France broke no news, and responded to questions in his typically general, non-specific fashion, but did say that he had just come from a lengthy presentation from Gene Stefanyshyn, the former General Motors executive whom France hired as NASCAR’s vice-president of innovation and racing development, “and it was remarkably different talking about the rules of the future and all of that stuff. It was all science, all what really costs what, what really can work and gives us the best outcomes in terms of giving more drivers an opportunity to race hard.” It was, France said, “very, very analytical, and that’s exactly why we brought him in.” A chief topic: Lowering costs for everyone involved.
France responded to questions on multiple topics:
On changes to “souvenir row,” given the revelation that trinket and teeshirt sales have plummeted: “We do think there’s probably some newer, better ways that we can merchandise to our fans.”

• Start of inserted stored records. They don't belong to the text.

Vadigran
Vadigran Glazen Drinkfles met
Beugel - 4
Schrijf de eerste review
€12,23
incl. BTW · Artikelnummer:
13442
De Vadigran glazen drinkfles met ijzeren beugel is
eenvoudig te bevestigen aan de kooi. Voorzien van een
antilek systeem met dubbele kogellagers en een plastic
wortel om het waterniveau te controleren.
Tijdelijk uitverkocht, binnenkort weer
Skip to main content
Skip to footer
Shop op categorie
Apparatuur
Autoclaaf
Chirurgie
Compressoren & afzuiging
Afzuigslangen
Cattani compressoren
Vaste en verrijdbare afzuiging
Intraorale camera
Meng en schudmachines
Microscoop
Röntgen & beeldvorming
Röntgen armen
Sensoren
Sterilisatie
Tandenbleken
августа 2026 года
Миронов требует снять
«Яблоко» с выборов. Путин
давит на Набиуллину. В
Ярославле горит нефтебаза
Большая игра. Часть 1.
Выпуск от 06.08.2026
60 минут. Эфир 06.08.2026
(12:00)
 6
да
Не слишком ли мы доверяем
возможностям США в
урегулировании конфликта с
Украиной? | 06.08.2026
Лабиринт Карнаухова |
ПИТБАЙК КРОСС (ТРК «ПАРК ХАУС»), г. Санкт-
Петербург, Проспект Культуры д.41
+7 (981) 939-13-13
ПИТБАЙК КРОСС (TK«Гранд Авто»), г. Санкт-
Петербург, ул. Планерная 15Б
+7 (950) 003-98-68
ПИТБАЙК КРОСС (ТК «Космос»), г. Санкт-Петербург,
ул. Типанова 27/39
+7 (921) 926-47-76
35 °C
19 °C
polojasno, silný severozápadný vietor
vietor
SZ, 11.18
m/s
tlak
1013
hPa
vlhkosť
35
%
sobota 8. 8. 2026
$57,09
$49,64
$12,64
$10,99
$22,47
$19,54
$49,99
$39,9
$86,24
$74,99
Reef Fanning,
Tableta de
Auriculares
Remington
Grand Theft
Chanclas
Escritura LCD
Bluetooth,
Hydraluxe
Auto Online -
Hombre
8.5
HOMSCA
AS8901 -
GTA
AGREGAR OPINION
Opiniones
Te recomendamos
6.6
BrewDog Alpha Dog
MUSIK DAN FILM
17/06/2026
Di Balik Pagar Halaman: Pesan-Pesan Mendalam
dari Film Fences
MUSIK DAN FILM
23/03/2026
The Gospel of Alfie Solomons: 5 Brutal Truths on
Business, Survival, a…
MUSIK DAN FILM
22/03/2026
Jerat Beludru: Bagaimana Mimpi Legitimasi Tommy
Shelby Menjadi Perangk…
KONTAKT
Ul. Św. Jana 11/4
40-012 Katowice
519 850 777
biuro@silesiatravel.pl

On changes in the TV contracts and advertising: “We’re on nice, steady ground, and sponsorship is coming back for us fortunately. That was obviously a hard hit with the recession.”
On whether continued participation in the Nationwide and Camping World truck series should be allowed by full-time Sprint Cup drivers: “It’s true that if a Cup driver dominates in a lower division, it’s understandable why people will shake their head.” But “we balance that against the fact that fans like to see the younger drivers with the veterans, and the younger drivers like to figure out where they are on the skill curve.” In essence, “We tend to let events unfold the way they unfold.”
On whether Homestead-Miami Speedway is really the best place for the season finale: He cited weather, the quality of the track and Ford sponsorship as reasons why “we’re going to be in Homestead for the foreseeable future.”
On why some markets, like Dover, have suffered declining attendance: “Some markets are just more challenged. Some are doing better than they did last year, so it’s a mixed bag. Balanced attendance is up.”